Nettoyage orbital de l'espace

Nettoyage orbital : l’Europe et le Japon lancent la course au premier retrait de débris spatiaux en 2026

Par Josselin BAUSSAY – En partenariat avec Bisatel

Avec plus de 40 000 objets suivis en orbite terrestre et 1,2 million de fragments de plus d’un centimètre capables de détruire un satellite, l’ESA et la JAXA accélèrent en 2026 le déploiement des premières missions commerciales de retrait actif de débris, tandis que le cadre juridique international peine à suivre le rythme des lancements.

Nettoyage orbital de l'espace

Un cimetière orbital en expansion permanente

Nettoyage orbital : l’Europe et le Japon fond le ménage. L’espace proche de la Terre ressemble de moins en moins à un terrain vierge.

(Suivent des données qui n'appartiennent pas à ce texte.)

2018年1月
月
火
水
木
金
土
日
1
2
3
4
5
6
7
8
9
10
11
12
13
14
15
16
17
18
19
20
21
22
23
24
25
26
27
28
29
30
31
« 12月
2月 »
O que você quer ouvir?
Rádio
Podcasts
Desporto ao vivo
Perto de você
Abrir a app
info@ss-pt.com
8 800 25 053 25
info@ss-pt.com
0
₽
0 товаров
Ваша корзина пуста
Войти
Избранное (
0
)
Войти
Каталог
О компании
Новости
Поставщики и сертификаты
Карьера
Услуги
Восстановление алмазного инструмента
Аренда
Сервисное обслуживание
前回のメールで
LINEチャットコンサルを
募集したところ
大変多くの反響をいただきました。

Selon le rapport annuel sur l’environnement spatial publié par l’ESA en 2025, les réseaux de surveillance suivent désormais plus de 40 000 objets en orbite, dont environ 11 000 sont des satellites actifs. Le reste — étages de fusées abandonnés, adaptateurs de charge utile, fragments de collisions — constitue un patrimoine involontaire de soixante-dix ans d’activité spatiale.

Mais le chiffre le plus préoccupant se situe en deçà du seuil de détection : on estime à plus de 1,2 million le nombre de débris de plus d’un centimètre, suffisamment gros pour causer des dommages catastrophiques à tout engin en fonctionnement. À 28 000 km/h, un simple écrou possède l’énergie cinétique d’une grenade.

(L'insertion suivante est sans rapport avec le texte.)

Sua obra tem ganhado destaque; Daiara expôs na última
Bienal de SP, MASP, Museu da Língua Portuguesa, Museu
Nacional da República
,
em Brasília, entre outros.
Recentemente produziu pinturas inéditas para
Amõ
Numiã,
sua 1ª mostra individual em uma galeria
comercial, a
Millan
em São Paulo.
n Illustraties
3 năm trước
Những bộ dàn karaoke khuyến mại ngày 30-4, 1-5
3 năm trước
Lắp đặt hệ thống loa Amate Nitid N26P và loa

L’incident Shenzhou : un rappel brutal

L’urgence n’est plus théorique. En 2025, un débris submillimétrique a percuté le hublot de la capsule chinoise Shenzhou-20 en orbite. Par mesure de sécurité, la Chine a dû préparer en urgence le lancement de Shenzhou-22 pour garantir le retour de l’équipage, au cas où la structure du vaisseau endommagé n’aurait pas résisté à la rentrée atmosphérique. L’événement, documenté par les agences spatiales et relayé par Le Monde, a mis en lumière la vulnérabilité concrète des missions habitées.

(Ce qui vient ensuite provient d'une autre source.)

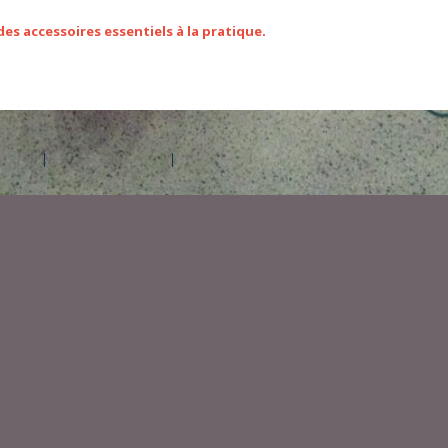
es accessoires essentiels à la pratique.
d'aide
Contactez Amilia
Légal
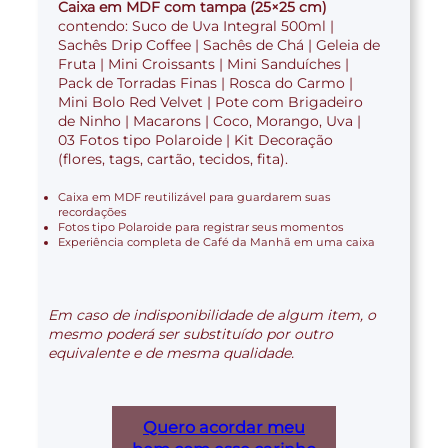
Caixa em MDF com tampa (25×25 cm)
contendo: Suco de Uva Integral 500ml |
Sachês Drip Coffee | Sachês de Chá | Geleia de
Fruta | Mini Croissants | Mini Sanduíches |
Pack de Torradas Finas | Rosca do Carmo |
Mini Bolo Red Velvet | Pote com Brigadeiro
de Ninho | Macarons | Coco, Morango, Uva |
03 Fotos tipo Polaroide | Kit Decoração
(flores, tags, cartão, tecidos, fita).
Caixa em MDF reutilizável para guardarem suas
recordações
Fotos tipo Polaroide para registrar seus momentos
Experiência completa de Café da Manhã em uma caixa
Em caso de indisponibilidade de algum item, o
mesmo poderá ser substituído por outro
equivalente e de mesma qualidade.
Quero acordar meu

L’ESA a proposé en octobre 2025 un nouvel « Index de santé de l’environnement spatial orbital », un outil d’évaluation des risques destiné à mesurer la durabilité de chaque mission. La densité croissante des objets en orbite basse impose des manœuvres d’évitement de plus en plus fréquentes : les satellites de la constellation Starlink effectuent en moyenne 41 manœuvres par an chacun, soit environ 100 000 au total pour l’ensemble de la flotte en 2025, selon les données compilées par Wikipédia.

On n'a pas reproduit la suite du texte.